Set a Control Plane using the --konnect-control-plane-name flag:

deck gateway sync konnect.yaml --konnect-control-plane-name staging

Making decK work with AWS PrivateLink

You can make Admin API calls for control plane configuration using decK with a private connection through AWS PrivateLink to stay compliant and save data transfer costs. Once you set up AWS PrivateLink for your environment, you can make decK calls by using the domain region.svc.konghq.com/api/.

Troubleshooting

The following sections explain how to resolve common issues you may encounter when using decK with Konnect.

Authentication with a Konnect token file is not working

If you have verified that your token is correct but decK can’t connect to your account, check for conflicts with the decK config file ($HOME/.deck.yaml) and the Konnect token file. A decK config file is likely conflicting with the token file and passing another set of credentials.

To resolve, remove one of the duplicate sets of credentials.

Workspace connection refused

When migrating from Kong Gateway to Konnect, make sure to remove any _workspace tags. If you leave _workspace in, you get the following error:

Error: checking if workspace exists

Remove the _workspace key to resolve this error.
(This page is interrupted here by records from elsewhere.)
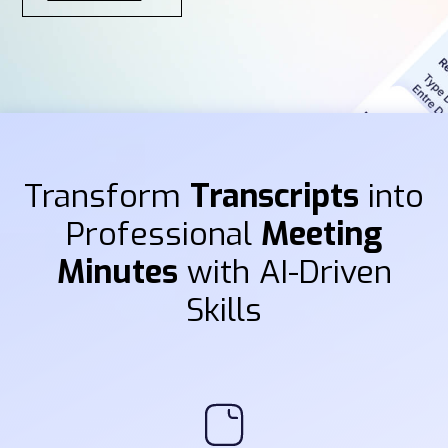
Transform
Transcripts
into
Professional
Meeting
Minutes
with AI-Driven
Skills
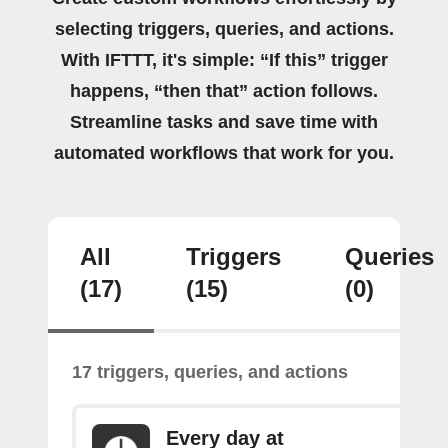
selecting triggers, queries, and actions.
With IFTTT, it's simple: “If this” trigger
happens, “then that” action follows.
Streamline tasks and save time with
automated workflows that work for you.
All
Triggers
Queries
(17)
(15)
(0)
17 triggers, queries, and actions
Every day at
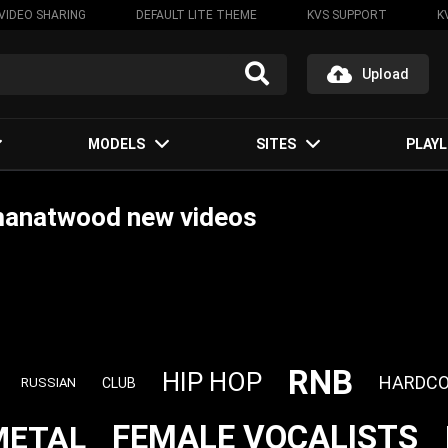
VIDEO SHARING
DEFAULT LITE THEME
KVS SUPPORT
K
Upload
MODELS
SITES
PLAYL
manatwood new videos
RNB
HIP HOP
HARDCO
CLUB
RUSSIAN
FEMALE VOCALISTS
METAL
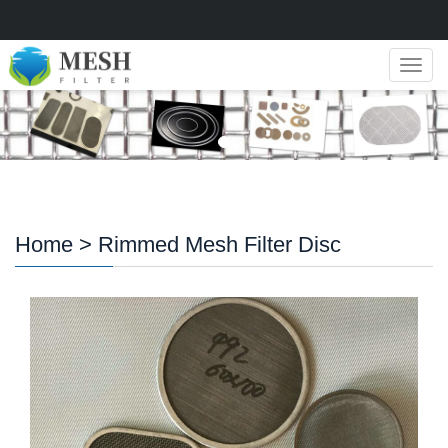
Navig
Home
> Rimmed Mesh Filter Disc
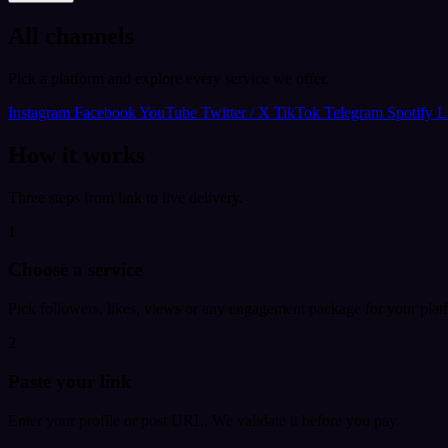
All channels
Pick a platform and explore every service we offer.
Instagram
Facebook
YouTube
Twitter / X
TikTok
Telegram
Spotify
L
How it works
Three steps from link to live delivery.
1
Choose a service
Pick followers, likes, views or any engagement package for your plat
2
Paste your link
Enter your profile or post URL. We validate it before you pay.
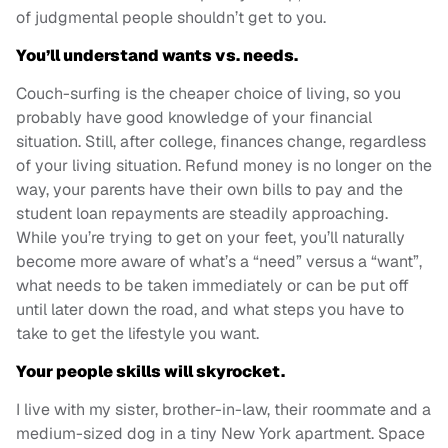
of judgmental people shouldn’t get to you.
You’ll understand wants vs. needs.
Couch-surfing is the cheaper choice of living, so you
probably have good knowledge of your financial
situation. Still, after college, finances change, regardless
of your living situation. Refund money is no longer on the
way, your parents have their own bills to pay and the
student loan repayments are steadily approaching.
While you’re trying to get on your feet, you’ll naturally
become more aware of what’s a “need” versus a “want”,
what needs to be taken immediately or can be put off
until later down the road, and what steps you have to
take to get the lifestyle you want.
Your people skills will skyrocket.
I live with my sister, brother-in-law, their roommate and a
medium-sized dog in a tiny New York apartment. Space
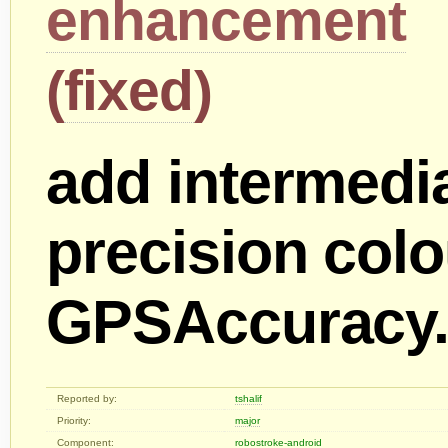
enhancement
(
fixed
)
add intermedi
precision colo
GPSAccurac
Reported by:
tshalif
Priority:
major
Component:
robostroke-android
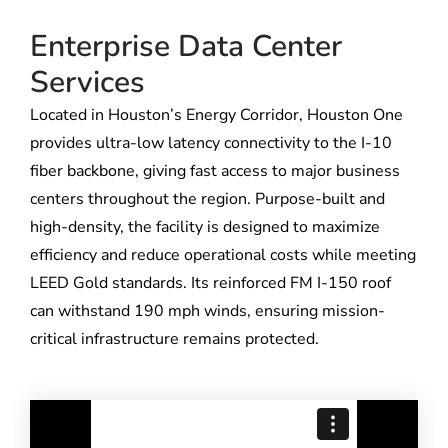
Enterprise Data Center
Services
Located in Houston’s Energy Corridor, Houston One
provides ultra-low latency connectivity to the I-10
fiber backbone, giving fast access to major business
centers throughout the region. Purpose-built and
high-density, the facility is designed to maximize
efficiency and reduce operational costs while meeting
LEED Gold standards. Its reinforced FM I-150 roof
can withstand 190 mph winds, ensuring mission-
critical infrastructure remains protected.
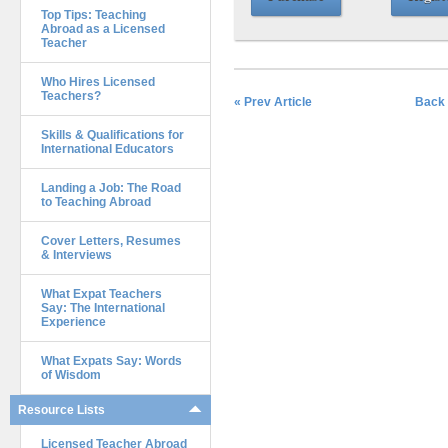
Top Tips: Teaching
Abroad as a Licensed
Teacher
Who Hires Licensed
Teachers?
« Prev Article
Back 
Skills & Qualifications for
International Educators
Landing a Job: The Road
to Teaching Abroad
Cover Letters, Resumes
& Interviews
What Expat Teachers
Say: The International
Experience
What Expats Say: Words
of Wisdom
Resource Lists
Licensed Teacher Abroad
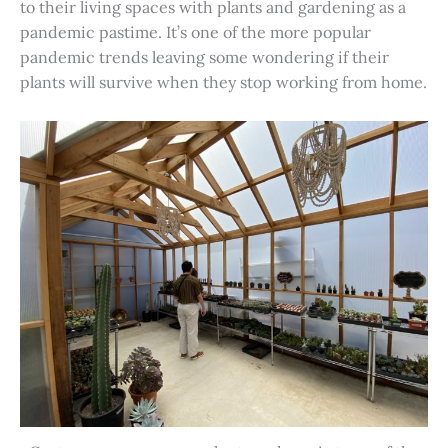
to their living spaces with plants and gardening as a
pandemic pastime. It’s one of the more popular
pandemic trends leaving some wondering if their
plants will survive when they stop working from home.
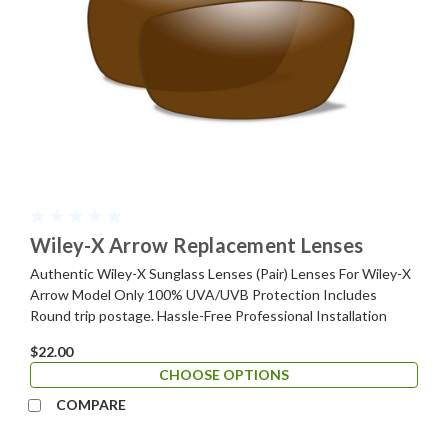
Wiley-X Arrow Replacement Lenses
Authentic Wiley-X Sunglass Lenses (Pair) Lenses For Wiley-X
Arrow Model Only 100% UVA/UVB Protection Includes
Round trip postage. Hassle-Free Professional Installation
$22.00
CHOOSE OPTIONS
COMPARE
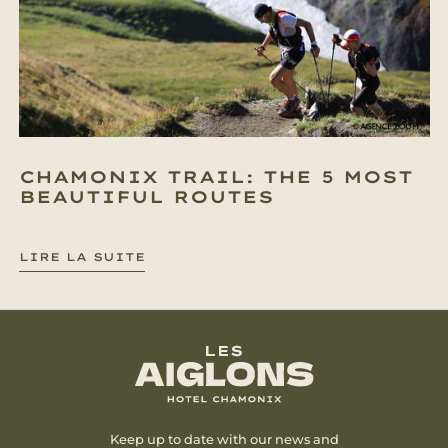
CHAMONIX TRAIL: THE 5 MOST
BEAUTIFUL ROUTES
LIRE LA SUITE
Keep up to date with our news and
You can now sync the file as-is to apply it to the default Control Plane or add a key to apply the configuration to a specific Control Plane.

To apply the configuration to custom Control Planes, replace _workspace with control_plane_name: ExampleName.

For example, to export the configuration from workspace staging to Control Plane staging, you would change:

_workspace: staging

To:

_konnect:
  control_plane_name: staging

decK targets Kong Gateway instead of Konnect

decK can run against Kong Gateway or Konnect. By default, it targets Kong Gateway, unless a setting tells decK to point to Konnect instead.

decK determines the environment using the following order of precedence:

If the declarative configuration file contains the _konnect entry, decK runs against Konnect.
If the --kong-addr flag is set to a non-default value, decK runs against Kong Gateway.
If a Konnect token is set in any way (flag, file, or decK config), decK runs against Konnect.
If none of the above are present, decK runs against Kong Gateway.